Luckily there are many farmers large and small working tirelessly to change the system, and that future is now. These regenerative farms are looking at ways to grow with the help of nature, rather than by dominating it. They are keeping their soil covered as much as possible, to limit the amount of tillage and disturbance that is happening in their fields. They are planting diverse cover crops to give back to the soil, aiming to build in biodiversity, and rotating their crops.
This is not an entirely new idea. The Indigenous people that farmed for centuries had at the core of their principles that humans are not separate from the land in which they grow, but a part of it. They developed farming practices that encouraged biodiversity and created hospitable environments for all living creatures. They integrated trees into their agricultural landscapes and rotated crops. They even developed systems for natural pest management, a practice we are seeing many farmers return to as pests build resistance to some of the organic chemical sprays.
There are many who would argue that this type of farming will never feed the world and that we need to increase production and extract more from the earth than ever before. Yet we are not currently feeding the world well, and we are degrading our ability to do so in the future with every bit of soil and fertilizer we wash downstream and every pollinator we lose. Our land becomes less productive and our food becomes less nutritious.
If we instead take care of these resources, we can continue to produce nutritious food in the future. And if we better organize our food system, we can prevent enormous amounts of waste after the farmer does the work of providing the ingredients for our way of life. We must look beyond even the idea of a single watershed in which everything flows linearly downstream. Rather, we should begin caring for a circular system of life, or a "life-shed,” that connects land and people and water together.
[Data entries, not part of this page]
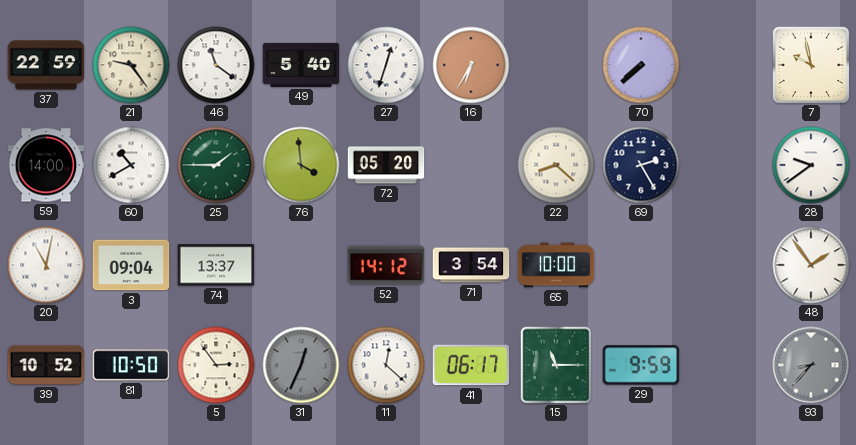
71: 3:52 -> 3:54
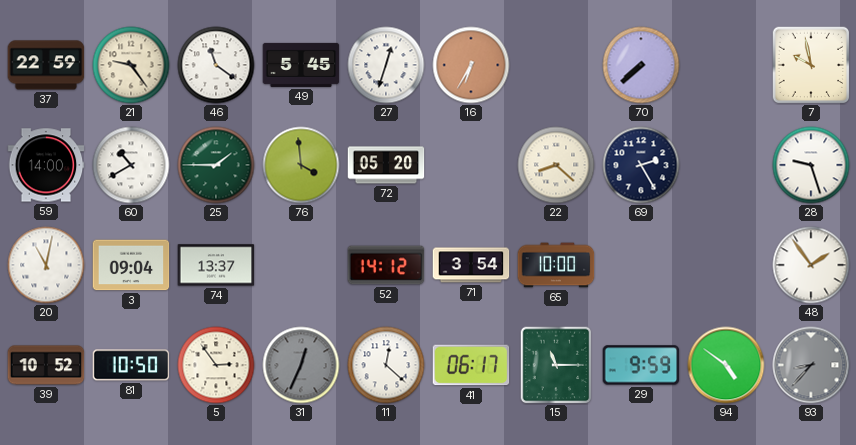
49: 5:40 -> 5:45
28: 9:39 -> 9:27
94: none -> 4:51
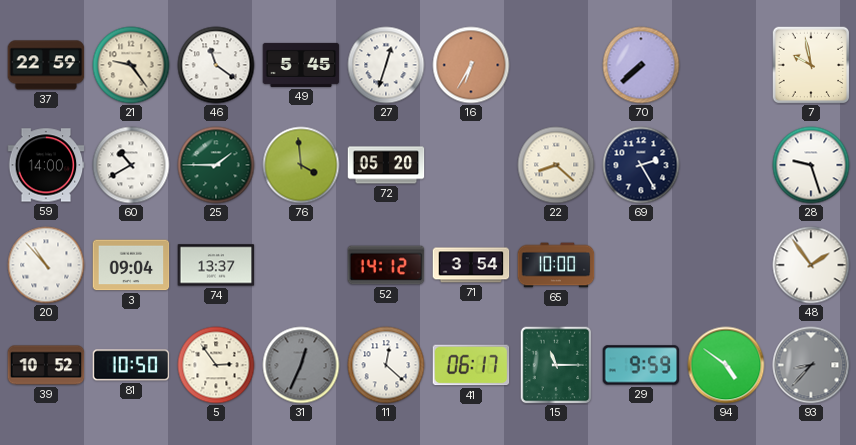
20: 11:02 -> 10:53
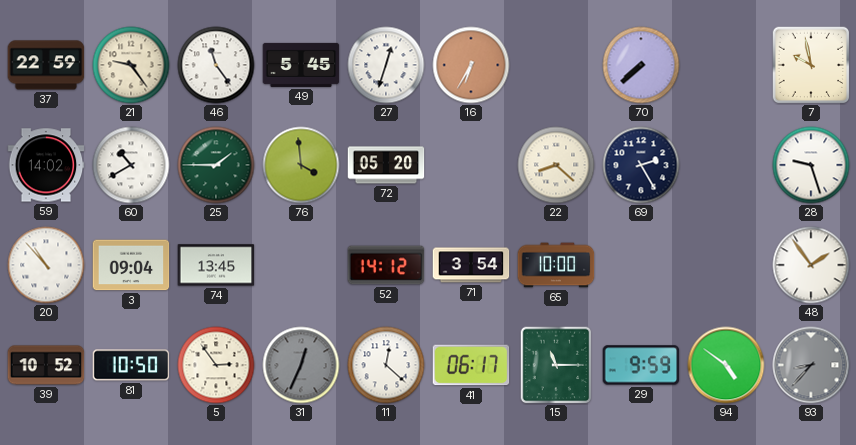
46: 11:21 -> 11:24
59: 14:00 -> 14:02
74: 13:37 -> 13:45
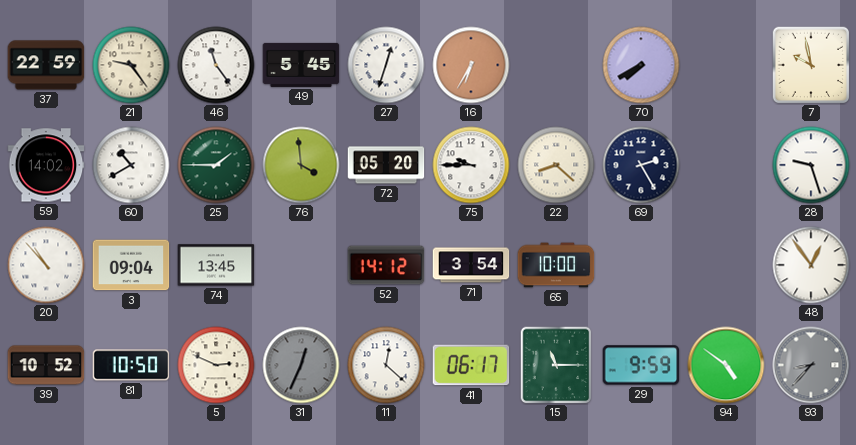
70: 7:38 -> 7:40
75: none -> 9:45
48: 1:54 -> 12:54
5: 2:54 -> 2:49
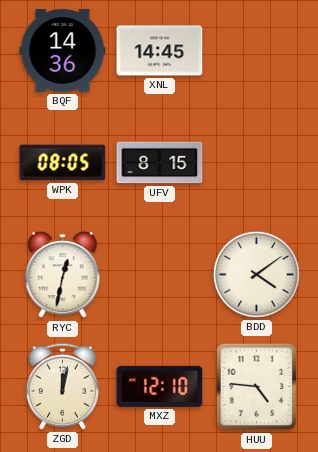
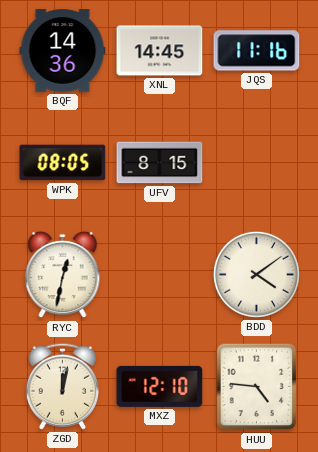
JQS: none -> 11:16
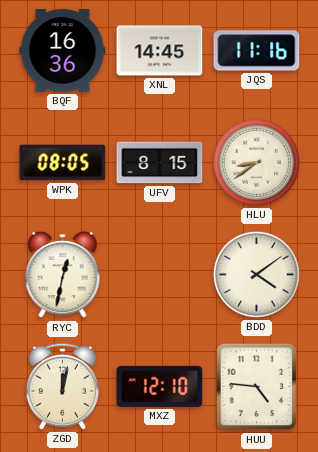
BQF: 14:36 -> 16:36
HLU: none -> 8:39
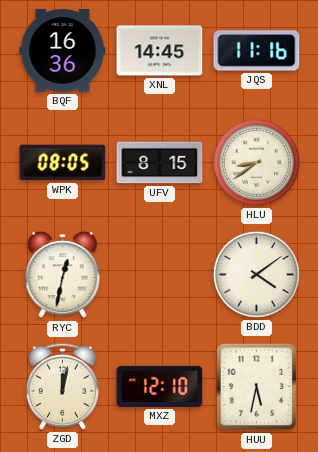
HUU: 4:46 -> 5:32
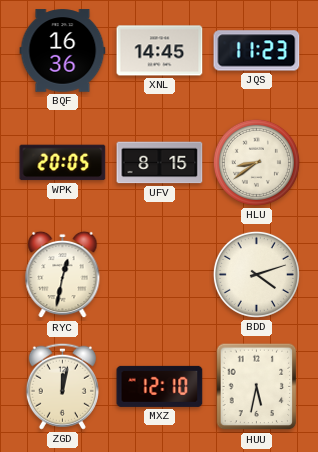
JQS: 11:16 -> 11:23
WPK: 08:05 -> 20:05
BDD: 4:09 -> 4:12
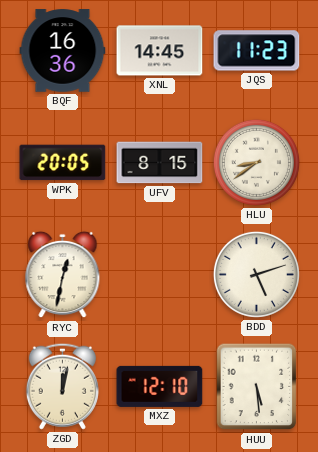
BDD: 4:12 -> 5:12
HUU: 5:32 -> 5:29
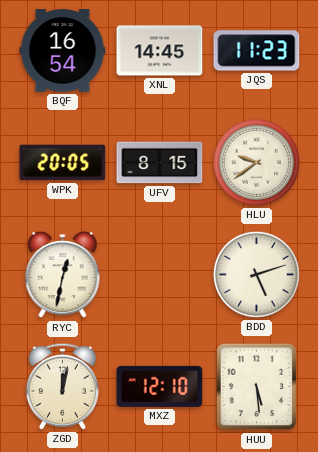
BQF: 16:36 -> 16:54
HLU: 8:39 -> 9:39
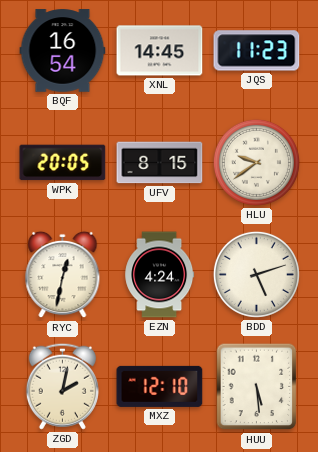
EZN: none -> 4:24
ZGD: 12:02 -> 2:02
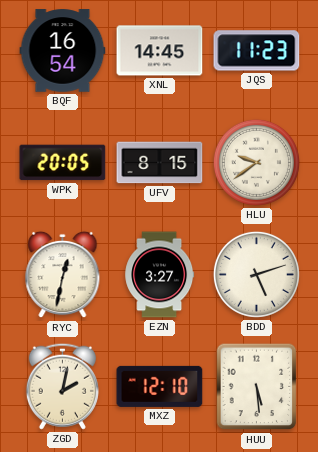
EZN: 4:24 -> 3:27
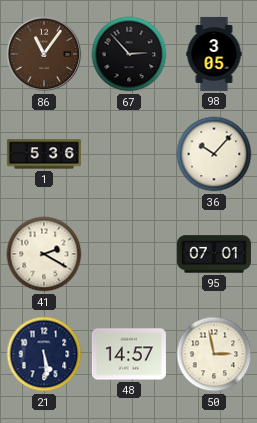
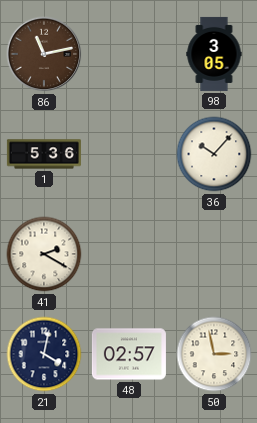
86: 11:06 -> 11:13
67: 2:53 -> none
95: 07:01 -> none
21: 5:29 -> 4:02
48: 14:57 -> 02:57
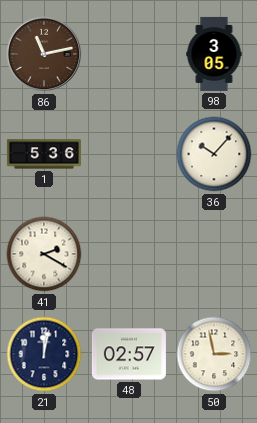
21: 4:02 -> 12:02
It’s not just farmers who can make this change. In many ways, everyone interacts with a farmer and agriculture many times throughout their daily lives, and there is a lot individuals and communities can do. One way is supporting farmers in your area who are putting these values into practice. Agriculture is the source of the food we eat, but it also encompasses items such as clothing, fabric, soaps, and many others. Another is finding ways to reduce food waste in your household, business, or school. You can also urge decisionmakers to provide resources to help farmers make investments in conservation practices, and even volunteer at places like Clagett Farm.
We are not alone in our mission of "saving the Bay." Life itself is working to nourish and to heal along with us, as fellow inhabitants. By understanding these connections, we can move toward a more equitable food system that protects the health and wellbeing of people, as well as ecosystems like the Chesapeake Bay watershed.
So what does a farm have to do with saving the Bay? We hope you find one of these local, small farms aiming to change the food system and see for yourself, even if it's a bunch of radishes at a time.
Jared Planz and Elissa Planz are the Vegetable Production Manager and Distribution Coordinator, respectively, at CBF’s Clagett Farm.